* Opdrachten *
**a.** Vat het tekstfragment over eerste indrukken van Nederland samen in twee zinnen.
**b.** Schrijf een vervolg op het tekstfragment over eerste indrukken van Nederland, te beginnen na de laatste zin.

* Tekstfragment *
+ + + +

Maar voordat we konden beginnen met ons werk, gingen we natuurlijk eerst nog even de nieuwe baby van Aukje en Basant bewonderen. Het kleine broertje van Rani dat zo lang op zich had laten wachten, (42 weken en drie minuten). Het was een zware bevalling geweest, maar nu waren ze gelukkig weer thuis waar je niet afhankelijk bent van de welwillendheid van verpleegsters, en niet vast hoeft te zitten aan allerlei slangen en toeters en bellen.
Ook was het eten thuis veel beter, want lekker indiaas! Dit aanbod konden wij natuurlijk niet afslaan zodat het behalve gezellig ook wat te laat werd om nog veel meubels te verslepen.

Inmiddels zit onze tweede volle dag in Nederland erop. Tussen de niesbuien van Rinke door (als je al je meubels een jaar lang in een klein kamertje stouwt worden ze toch wel wat stoffig )is het tijd voor onze eerste indrukken van Nederland.

Het is hier koud en guur en vochtig, en de bomen zijn nog kaal. En het ruikt hier anders dan in Brazilië. Hoe je het precies moet omschrijven weet ik niet. Misschien als de koele, kruidige geur van vochtig bos. Ook de geluiden zijn anders. Met name de overdaad aan zingende vogels (lente!) valt op. De koolmees hebben wij lang niet gehoord. De mensen zijn groot en wit, overwegend fors gebouwd en pafferig. Ze zijn dik ingepakt in warme jassen, handschoenen en mutsen. Desondanks vertonen ze een verbazingwekkende bijna acrobatische behendigheid als ze op de fiets tussen het verkeer doormanoevreren, met aan het stuur 2 boodschappentassen, en een kind achterop. In het straatbeeld zie je minder jeugdigen dan in Brazilie, en veel meer senioren. En het is natuurlijk vreemd om iedereen om je heen nederlands te horen praten.

Veel mensen kleden zich in donkere tinten. Zwart en donkerblauw zijn favoriet.

+ + + +

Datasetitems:

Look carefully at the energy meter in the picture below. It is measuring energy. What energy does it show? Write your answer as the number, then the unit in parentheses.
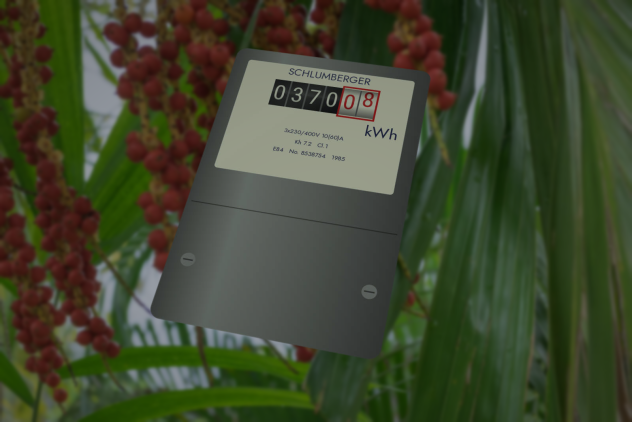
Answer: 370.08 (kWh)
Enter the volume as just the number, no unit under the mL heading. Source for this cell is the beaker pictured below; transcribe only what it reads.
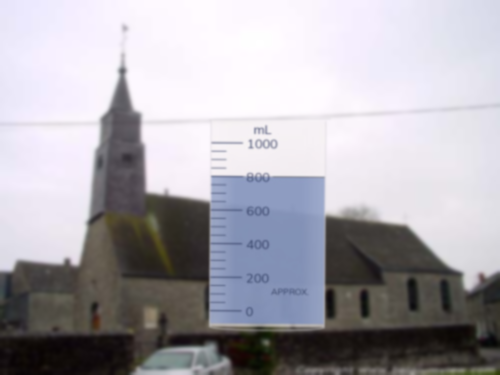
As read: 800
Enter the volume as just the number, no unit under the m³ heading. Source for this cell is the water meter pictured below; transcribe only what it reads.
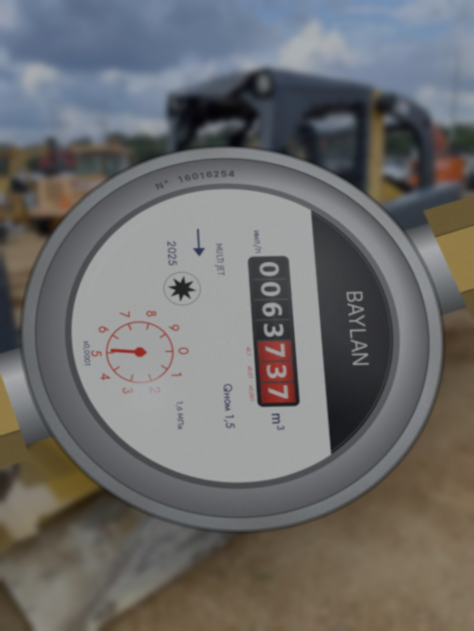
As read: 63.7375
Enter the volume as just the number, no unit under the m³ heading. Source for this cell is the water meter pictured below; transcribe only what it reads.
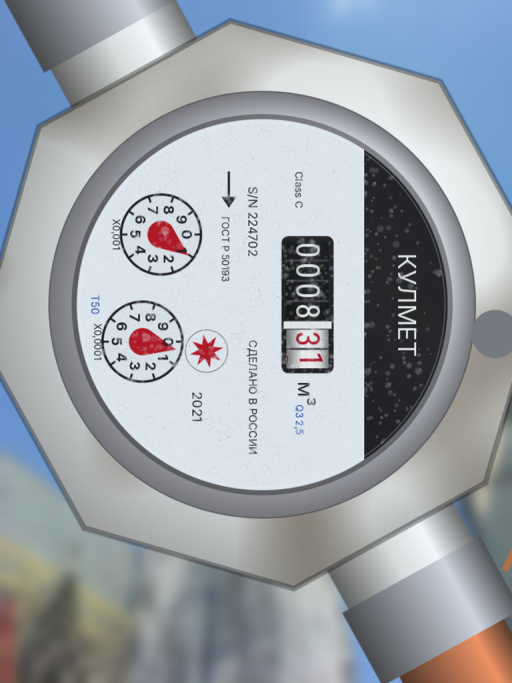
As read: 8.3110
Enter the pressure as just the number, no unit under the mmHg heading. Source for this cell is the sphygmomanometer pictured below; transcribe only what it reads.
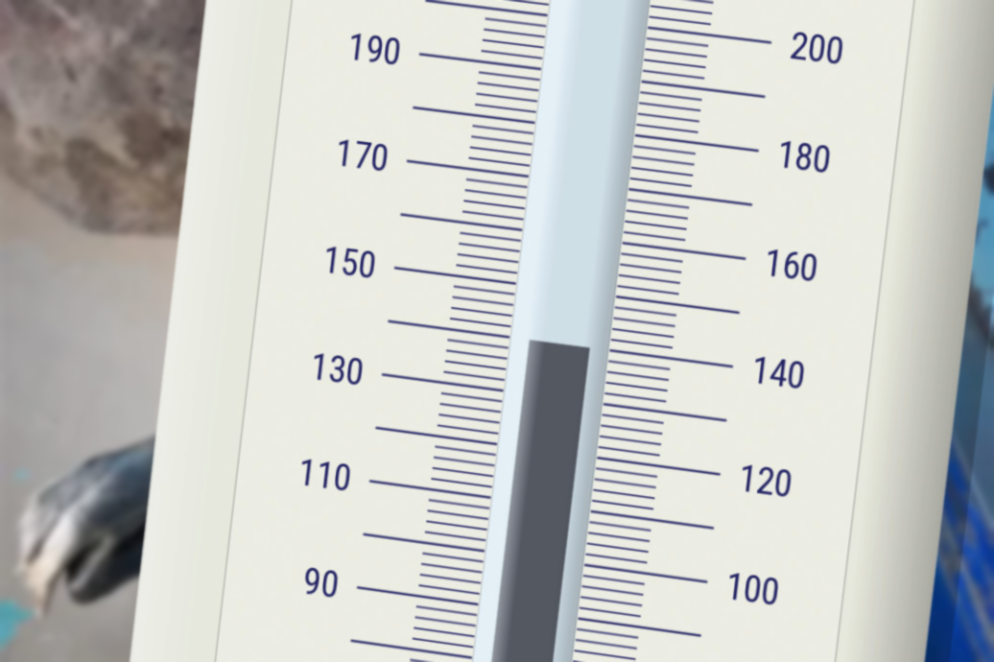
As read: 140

+ + + +

* Antwoorden *
**a.** Voordat ze aan het werk gingen, bewonderden de schrijvers de nieuwe baby van Aukje en Basant en aten ze daar Indiaas, waardoor het te laat werd om nog veel meubels te verslepen. Na hun tweede volle dag in Nederland beschrijven ze hun eerste indrukken: het is er koud, guur en vochtig, het ruikt en klinkt anders dan in Brazilië, en de mensen zijn groot, dik ingepakt, behendig op de fiets, vaker op leeftijd en meestal donker gekleed.

**b.**
In de huizen en in het straatbeeld vallen op de overvloedigheid en de rijkdom. (Ik praat nu over onze reis vanaf Schiphol, en over de plaats waar wij wonen). De meeste auto's die je ziet zijn glanzend en nieuw. De wegen zijn uitstekend onderhouden. De tuintjes keurig. De huizen boordevolm geplemt met spullen (wij zijn daarin geen uitzondering). De winkeletalages zijn bijzonder rijk gevuld. De keuze aan producten in de supermarkt is bijzonder groot, en de kwaliteit ervan is schitterend.

Er wordt hier noest gebouwd en verbouwd. Ik ging vanmorgen eerst naar de apotheek, waar de dappere medewerkers tussen het geluid van zagende en borende bouwvakkers (compleet met bouwvakkersdecoletés) hun werk probeerden te doen. Als je het me in Brazilië had verteld had ik het niet geloofd! Vervolgens naar de natuurvoedingswinkel, waar ze tot mijn verbazing ook bezig bleken met een verbouwing. De winkel wordt twee keer zo groot! En op de terugweg kwam ik langs de huisarts, alwaar ook de hele boel op de schop lag, en werd verlicht door felle bouwlampen. Verder was er nog een hele nieuwe snelwegoprit, en voor ik het vergeet, onze vrienden Anneke en Martin hebben een nieuw schuurtje in hun tuin gezet. Schuurtje? Onze woning in Brazilië zou er 1,5 keer inpassen. Een kelder van 2.20 diep, en daar nog twee verdiepingen bovenop! Martin had eigenhandig aan de hele bouw meegewerkt, en heel veel zelf gedaan.Het is echt een heel mooi geworden.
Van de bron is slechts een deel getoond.